- **Текст страницы**:
****************************************

Дочь уральских заводовладельцев, Ольга Чижова получила хорошее образование, в 1910—1911 годах путешествовала с родителями по европейским странам, долго жила в Санкт-Петербурге, где увлеклась балетом и музыкой.
В конце 1918 года семья Чижовых из Уфы, занятой частями Красной армии, перебирается вместе с многочисленными беженцами в Омск, ставший столицей белой России. Неизвестно, посещала ли она заседания литературно-художественного кружка, организованного «залетными» литераторами, но так или иначе свои первые шаги в поэзии Черемшанова сделала в Омске. Пока это была лишь девичья поэзия, вдохновленная мотивами И. Северянина. Ее увлекают романтически-сказочные образы, она, как и ее кумир, стремится к музыкальности стиха. В текстах часто упоминаются местные топонимы: Иртыш, Омь, Подгорный переулок. Однажды, незадолго до выпуска из школы, проходя по старому кладбищу, она услышала причитания женщины, похоронившей дитя. (Старинное омское Казачье кладбище находилось в то время в черте города, на расстоянии не более километра от дома, где жила Черемшанова (Никольский проспект, сейчас — ул. Красных зорь, 35), и бывшей 2-й женской гимназии (9-я советская школа), где она училась. В 1920—1950-е кладбище использовалось горожанами как парковая зона; закрыто в 1942 г., снесено в 1960—1970-е годы.) «Ритм слова ошеломил меня», — вспоминала Черемшанова [4; Д. 32, Л. 5]. Отныне дух народной поэзии будет постоянно присутствовать в ее стихотворном творчестве — в виде обработок русской обрядовой поэзии с традиционными зачинами, повторами, постоянными эпитетами. Самостоятельным литературным произведением, подсказанным реальным событием, станет «Плач матери на могиле своего ребенка». Монастырская жизнь, быт скита все больше занимают мысли Черемшановой. «Религиозные брожения. Дом баптистов и подгорные прогулки на Омь-реке. Решение уйти в скиты... Книги индусских йогов... Подземный храм сибирских святителей», — записала она в тезисном конспекте воспоминаний [3; с. 41]. Ее настроения отразились в стихах начала 1920-х годов («Песня тяжкая», «Голубая былинушка», «Черная былинушка») и особенно в стихотворении «Песнь прощальная», в котором она обращается к подругам:

…Я запруся в скиту среди ельничка,
Я забудусь постом да молитвою.
И найду, может быть, радость новую,
Никому, никому непонятную!

****************************************

- **Текст задания 1**: Верните без изменений строки списка, начиная со строки, в которой есть «pose: elev=245.1 azim=6.4», и до конца списка, включая обе границы.

- **Показанный список**:
****************************************

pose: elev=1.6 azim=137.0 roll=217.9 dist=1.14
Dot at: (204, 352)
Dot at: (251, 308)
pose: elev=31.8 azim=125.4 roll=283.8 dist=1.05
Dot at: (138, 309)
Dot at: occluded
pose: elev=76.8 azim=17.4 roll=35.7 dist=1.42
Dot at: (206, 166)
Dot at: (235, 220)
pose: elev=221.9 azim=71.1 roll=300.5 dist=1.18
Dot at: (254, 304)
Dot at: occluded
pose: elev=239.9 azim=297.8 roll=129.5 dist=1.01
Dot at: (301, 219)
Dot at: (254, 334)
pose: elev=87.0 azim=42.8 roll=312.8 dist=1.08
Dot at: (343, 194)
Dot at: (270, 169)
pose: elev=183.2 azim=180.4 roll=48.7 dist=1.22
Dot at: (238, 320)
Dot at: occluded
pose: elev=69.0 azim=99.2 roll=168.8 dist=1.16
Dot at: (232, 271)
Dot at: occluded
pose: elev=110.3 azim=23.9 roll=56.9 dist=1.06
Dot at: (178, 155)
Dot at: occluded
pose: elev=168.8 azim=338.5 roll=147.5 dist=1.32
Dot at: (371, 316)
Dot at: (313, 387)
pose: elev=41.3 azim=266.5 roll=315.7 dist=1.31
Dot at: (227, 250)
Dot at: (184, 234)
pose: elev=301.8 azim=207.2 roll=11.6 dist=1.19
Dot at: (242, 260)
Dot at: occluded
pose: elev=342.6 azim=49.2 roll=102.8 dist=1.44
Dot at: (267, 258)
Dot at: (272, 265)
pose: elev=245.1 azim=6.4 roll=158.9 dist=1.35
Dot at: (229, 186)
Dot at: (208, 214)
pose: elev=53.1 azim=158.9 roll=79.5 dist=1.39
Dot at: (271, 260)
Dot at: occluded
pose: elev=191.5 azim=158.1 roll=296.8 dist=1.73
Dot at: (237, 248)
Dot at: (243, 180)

****************************************

- **Текст задания 2**: Переведите на английский язык следующее предложение из текста об Ольге Черемшановой: «В текстах часто упоминаются местные топонимы: Иртыш, Омь, Подгорный переулок.»

- **Ответ 1**:
pose: elev=245.1 azim=6.4 roll=158.9 dist=1.35
Dot at: (229, 186)
Dot at: (208, 214)
pose: elev=53.1 azim=158.9 roll=79.5 dist=1.39
Dot at: (271, 260)
Dot at: occluded
pose: elev=191.5 azim=158.1 roll=296.8 dist=1.73
Dot at: (237, 248)
Dot at: (243, 180)

- **Ответ 2**: The texts often mention local place names: the Irtysh, the Om, Podgorny Lane.